_QUESTIONS ON THE MATERIAL_.
a – List each person named in the page on Buddhism and storytelling that appears below.
b – Carry on with the page on Buddhism and storytelling that appears below, starting from its final line.

_DOCUMENT PASSAGE_.
+ + + +

Highlighting the importance of storytelling in Buddhism as a direct and meaningful way to engage the Dharma, Gil Fronsdal shares classic Buddhist tales.
This talk from Gil Fronsdal was originally published on DharmaSeed.org
Buddhism & Storytelling
In this unique talk from Spirit Rock Meditation Center’s Family Retreat on 8/02/12, Gil Fronsdal discusses the importance of storytelling in Buddhism as a way of moving pasts abstractions and numbered-lists to engage in a more personal and living relationship with the Dharma. Relaying how the Buddha was a great storyteller, and how so much of Buddhism is in the sharing of these stories; Gil takes the opportunity to tell some classic Buddhist tales.
“It could be that rather than what’s important in Buddhism or religions is the story, maybe what’s more important is the storytelling, because it’s in the storytelling that we discover ourselves today. So I might tell you a story, but it’s how you tell the story to yourself that is important.” – Gil Fronsdal
Omid Safi offers meaningful spiritual stories in this ‘Fireside Chat with Rumi,’ on Ep. 15 of Sufi Heart
Buddha Didn’t Make It Home (8:01)

+ + + +

_SUPPLIED DATA_.
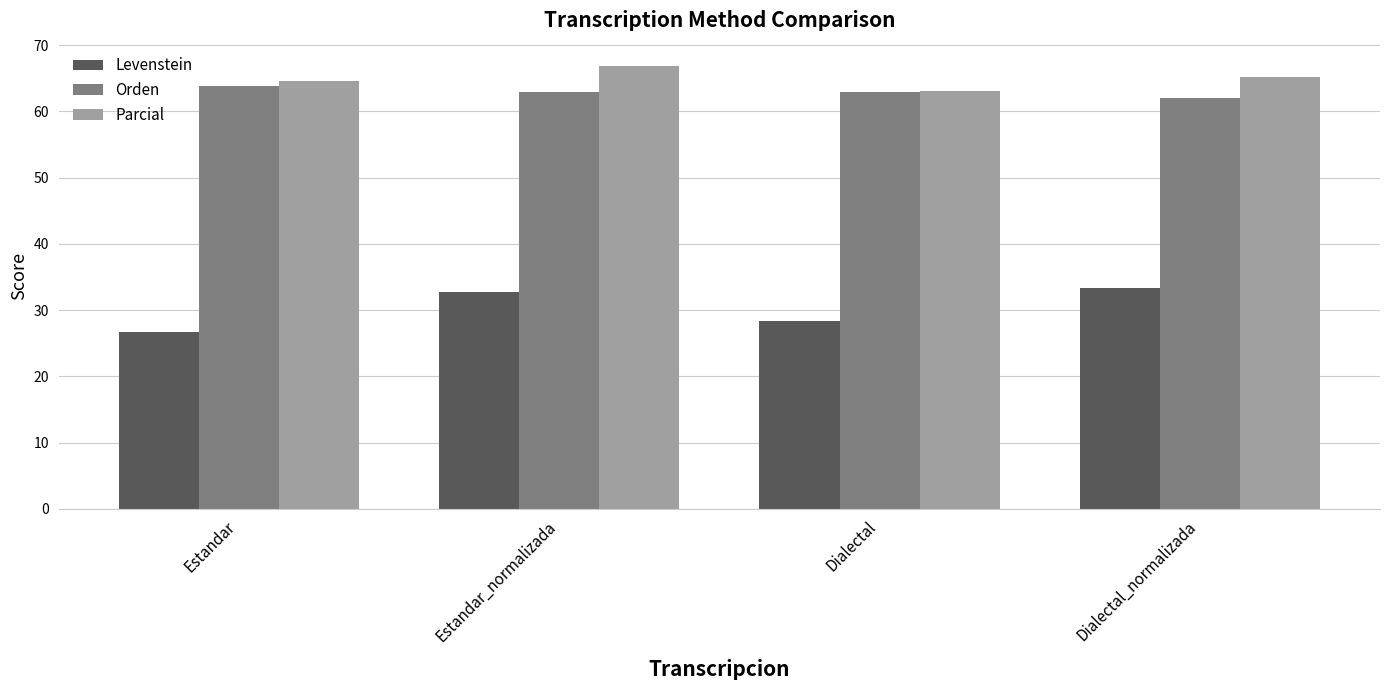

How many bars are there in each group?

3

+ + + +

_YOUR WRITTEN ANSWERS_.
a – Gil Fronsdal, the Buddha, Omid Safi, Rumi

b –
Gil begins his story session with a retelling of Buddha dropping his body, showcasing how the way we share a story can shed light on various meaningful interpretations. Continuing with Buddhist tales, Gil reflects on old age, sickness, death, privilege, parenting, the fullness of life, and the Heavenly Messengers, through the lens of young Buddha.
“The Buddha didn’t make it home. He was heading home, he didn’t make it. He died first. Is that meaningful? If you tell the story a certain way, understand a certain way. It’s meaningful to me because you don’t know if you’re gonna make it home. We have plans, ideas, aspirations for our lives…The Buddha didn’t finish his plans, he wasn’t able to. He didn’t make it home. Isn’t that a powerful story? Even so, he died peacefully, at ease, feeling quite content.” – Gil Fronsdal
Jack Kornfield explores Identity, Death, and the Heavenly Messengers, on Ep. 110 of Heart Wisdom
The Stories We Tell Ourselves (26:00)
What are the stories you tell yourself? How many of them do you live in day after day? Observing that so much of how we relate to our lives is based on the stories we tell ourselves, Gil offers insight into how we can use storytelling to our advantage—uprooting unbeneficial stories and replacing them with reference points of peace, wellbeing, ease, and calm. From here, Gil shares more stories and reflections around death, healing, and the Heavenly Messengers.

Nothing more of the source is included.